Zakupy wielokanałowe
Zjawisko, o którym mowa, nazywa się zakupami wielokanałowymi i łączy potencjał e-commerce z możliwościami sklepów tradycyjnych. Daje ono klientom wybór, gdzie mogą kupić i odebrać produkt, a także w jaki sposób za niego zapłacić. Konsument może szukać informacji o produkcie w internecie, mediach społecznościowych (rekomendacje znajomych) lub bezpośrednio u sprzedawcy w tradycyjnym sklepie. Gdy już podejmie decyzję, może zamówić towar przez internet z dostawą do domu albo odbierać go w sklepie tradycyjnym. Nic jednak nie stoi też na przeszkodzie, by zakupy zrobił w sklepie tradycyjnym i zlecił ich wysłanie do domu. To, w jaki sposób zapłaci, też zależy wyłącznie od niego.
– Zakupy wielokanałowe otwierają nowe możliwości oraz stawiają wyzwania przed sprzedawcami. Nie ma już ograniczeń co do czasu i miejsca zawierania transakcji, a cały proces zakupowy można zrealizować na wiele sposobów. Ważne, aby przebiegał on bez zakłóceń, a przejścia między kanałami sprzedaży i komunikacji były płynne – tłumaczy Tomasz Henel z serwisu DeCommerce.pl. Wraz z rozwojem technologii mobilnych, zakupów można dokonywać z poziomu telefonu, np. jadąc autobusem i odebrać je pół godziny później w sklepie. Liczba możliwości jest praktycznie nieograniczona.
Jakość obsługi
To jaką drogę wybierze klient zależy tylko od niego. Rolą sprzedawcy jest sprawienie, aby proces ten był płynny. – Chodzi przede wszystkim o likwidację barier między światem internetu, a sklepami tradycyjnymi. Jakość obsługi we wszystkich kanałach sprzedaży powinna być na jednakowym, wysokim poziomie. Na nic się zda nawet najlepiej zaprojektowana strona internetowa, gdy jakość obsługi na miejscu będzie odbiegała od wyznaczonych standardów – mówi Henel. Pamiętajmy, że w ciągu kilku chwil może on znaleźć lepszą ofertę, nie wychodząc nawet ze sklepu. Wystarczy smartfon, który jest w jego kieszeni.

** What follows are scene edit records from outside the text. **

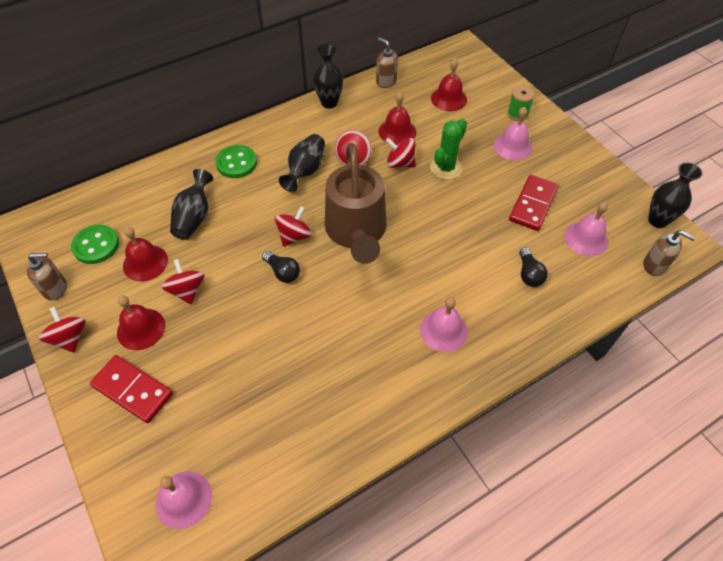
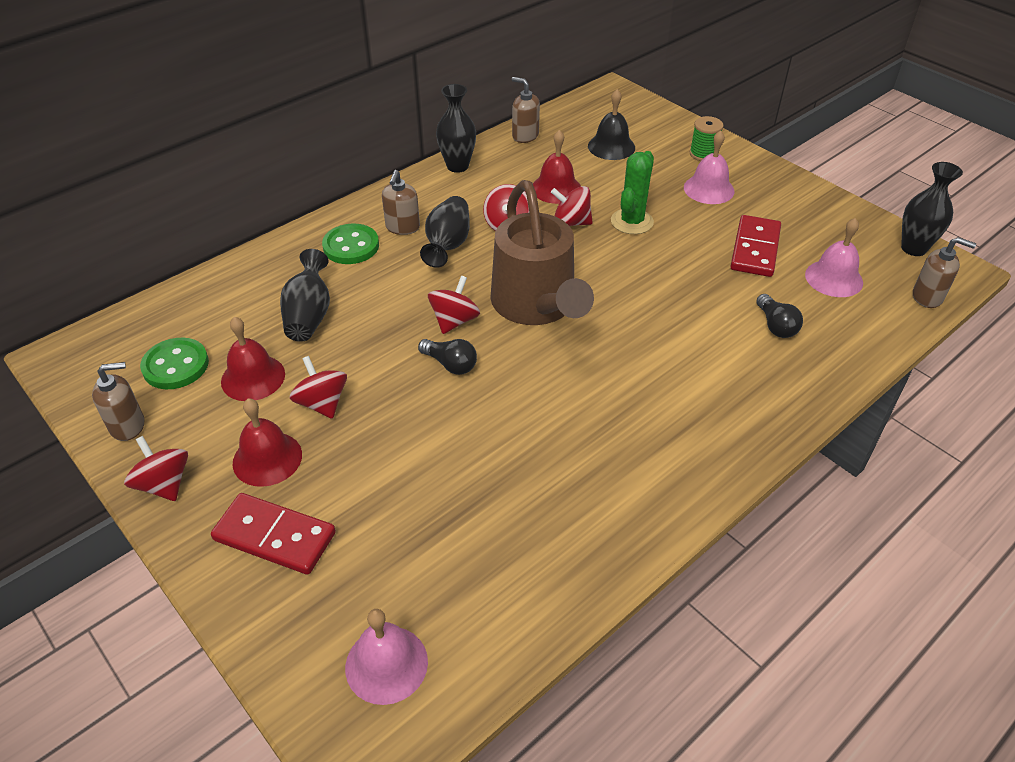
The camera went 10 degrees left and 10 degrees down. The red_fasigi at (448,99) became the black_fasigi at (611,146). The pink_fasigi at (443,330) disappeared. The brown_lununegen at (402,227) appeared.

Sklepy tradycyjne nie znikną z powierzchni Ziemi i zawsze będzie na nie zapotrzebowanie. Zmienić może się za to ich udział w rynku, na który wpływ ma wirtualna konkurencja. Dobrym wyjściem z tej sytuacji jest dostosowanie się i rozszerzenie kanałów dystrybucji w sklepach tradycyjnych o sprzedaż internetową. Dzięki temu zwiększy się zasięg działalności, a klienci zyskają wygodę robienia zakupów w domowym zaciszu.